### The task
Could you retype exactly the lines below between the one holding "SECURITY 2.0" and the one holding "Punk movement; Gender dis", inclusive, leaving out any pictures?

****************************************

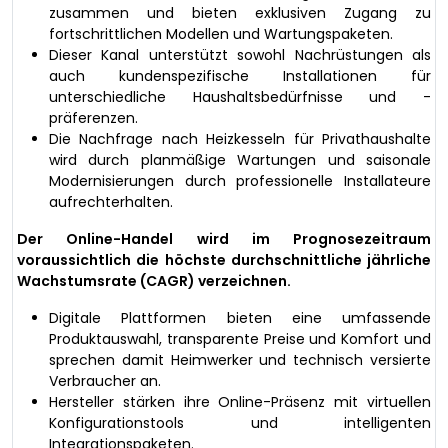
zusammen und bieten exklusiven Zugang zu
fortschrittlichen Modellen und Wartungspaketen.
Dieser Kanal unterstützt sowohl Nachrüstungen als
auch kundenspezifische Installationen für
unterschiedliche Haushaltsbedürfnisse und -
präferenzen.
Die Nachfrage nach Heizkesseln für Privathaushalte
wird durch planmäßige Wartungen und saisonale
Modernisierungen durch professionelle Installateure
aufrechterhalten.
Der Online-Handel wird im Prognosezeitraum
voraussichtlich die höchste durchschnittliche jährliche
Wachstumsrate (CAGR) verzeichnen.
Digitale Plattformen bieten eine umfassende
Produktauswahl, transparente Preise und Komfort und
sprechen damit Heimwerker und technisch versierte
Verbraucher an.
Hersteller stärken ihre Online-Präsenz mit virtuellen
Konfigurationstools und intelligenten
Integrationspaketen.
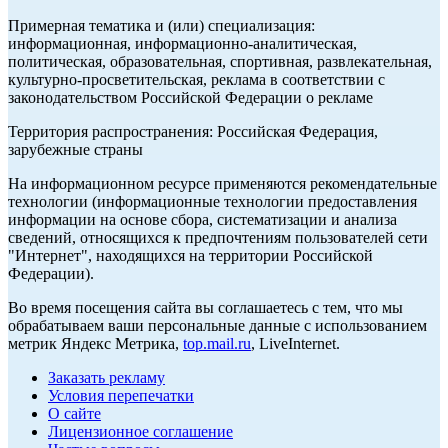
Примерная тематика и (или) специализация:
информационная, информационно-аналитическая,
политическая, образовательная, спортивная, развлекательная,
культурно-просветительская, реклама в соответствии с
законодательством Российской Федерации о рекламе
Территория распространения: Российская Федерация,
зарубежные страны
На информационном ресурсе применяются рекомендательные
технологии (информационные технологии предоставления
информации на основе сбора, систематизации и анализа
сведений, относящихся к предпочтениям пользователей сети
"Интернет", находящихся на территории Российской
Федерации).
Во время посещения сайта вы соглашаетесь с тем, что мы
обрабатываем ваши персональные данные с использованием
метрик Яндекс Метрика,
top.mail.ru
, LiveInternet.
Заказать рекламу
Условия перепечатки
О сайте
Лицензионное соглашение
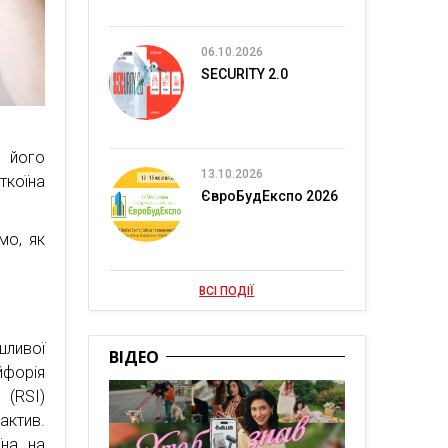
06.10.2026
SECURITY 2.0
 його
13.10.2026
ткоїна
ЄвроБудЕкспо 2026
мо, як
ВСІ ПОДІЇ
шливої
ВІДЕО
йфорія
 (RSI)
актив.
їна на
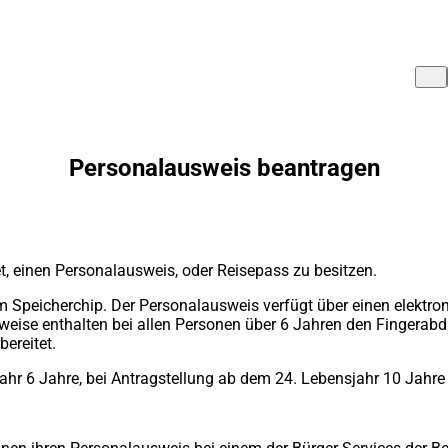
Personalausweis beantragen
t, einen Personalausweis, oder Reisepass zu besitzen.
m Speicherchip. Der Personalausweis verfügt über einen elektro
weise enthalten bei allen Personen über 6 Jahren den Fingerabdr
ereitet.
ahr 6 Jahre, bei Antragstellung ab dem 24. Lebensjahr 10 Jahre 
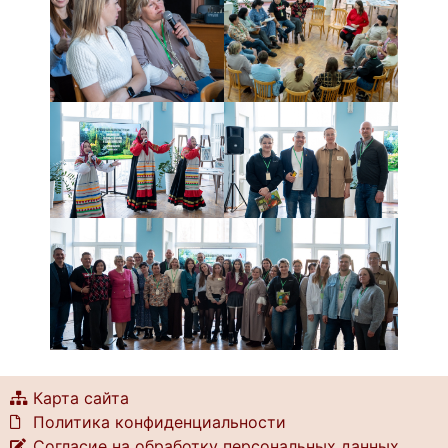
Карта сайта
Политика конфиденциальности
Согласие на обработку персональных данных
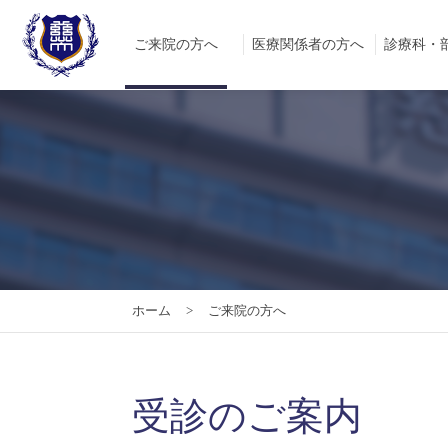
ご来院の方へ
医療関係者の方へ
診療科・
ホーム
ご来院の方へ
受診のご案内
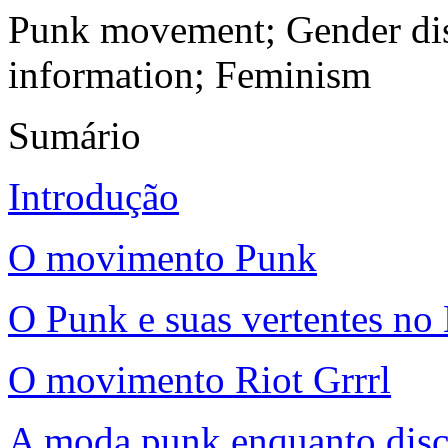
Punk movement; Gender dis
information; Feminism
Sumário
Introdução
O movimento
Punk
O
Punk
e suas vertentes no 
O movimento
Riot Grrrl
A moda
punk
enquanto disc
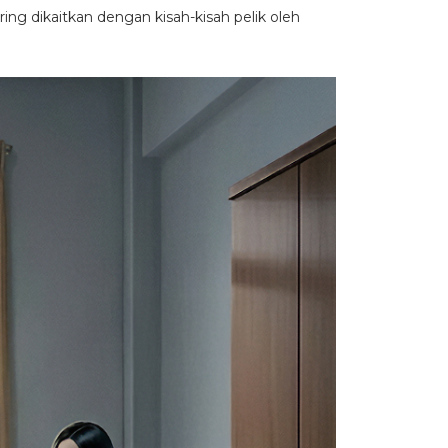
ing dikaitkan dengan kisah-kisah pelik oleh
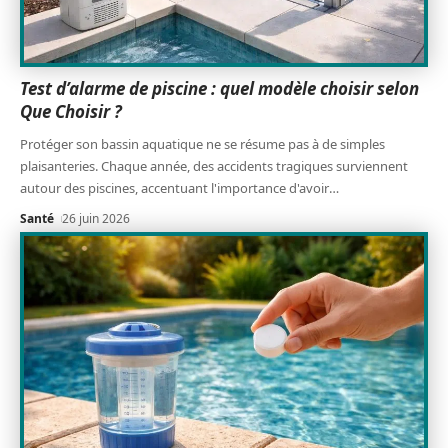
Test d’alarme de piscine : quel modèle choisir selon
Que Choisir ?
Protéger son bassin aquatique ne se résume pas à de simples
plaisanteries. Chaque année, des accidents tragiques surviennent
autour des piscines, accentuant l'importance d'avoir
…
Santé
26 juin 2026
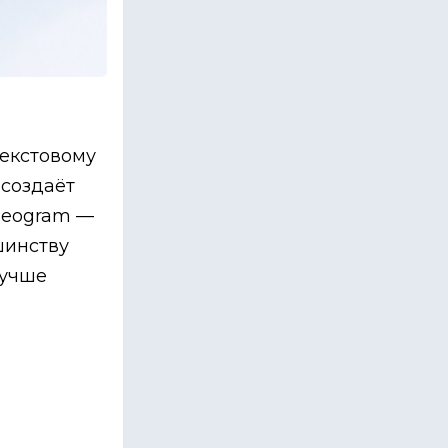
текстовому
 создаёт
Ideogram —
шинству
лучше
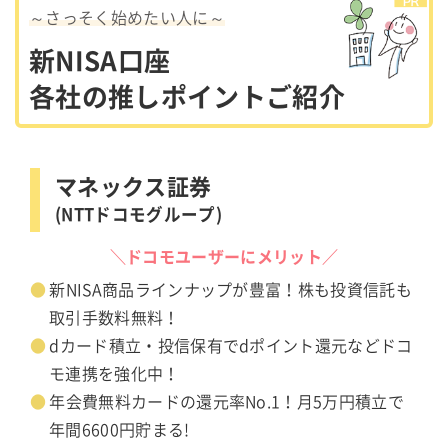
～さっそく始めたい人に～
新NISA口座
各社の推しポイントご紹介
マネックス証券
(NTTドコモグループ)
＼ドコモユーザーにメリット／
新NISA商品ラインナップが豊富！株も投資信託も
取引手数料無料！
dカード積立・投信保有でdポイント還元などドコ
モ連携を強化中！
年会費無料カードの還元率No.1！月5万円積立で
年間6600円貯まる!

****************************************

### Written response
SECURITY 2.0
 його
13.10.2026
ткоїна
ЄвроБудЕкспо 2026
мо, як
ВСІ ПОДІЇ
шливої
ВІДЕО
йфорія
 (RSI)
актив.
їна на
Personalausweis beantragen
t, einen Personalausweis, oder Reisepass zu besitzen.
m Speicherchip. Der Personalausweis verfügt über einen elektro
weise enthalten bei allen Personen über 6 Jahren den Fingerabdr
ereitet.
ahr 6 Jahre, bei Antragstellung ab dem 24. Lebensjahr 10 Jahre 
Карта сайта
Политика конфиденциальности
Согласие на обработку персональных данных
ご来院の方へ
医療関係者の方へ
診療科・
ホーム
ご来院の方へ
受診のご案内
Punk movement; Gender dis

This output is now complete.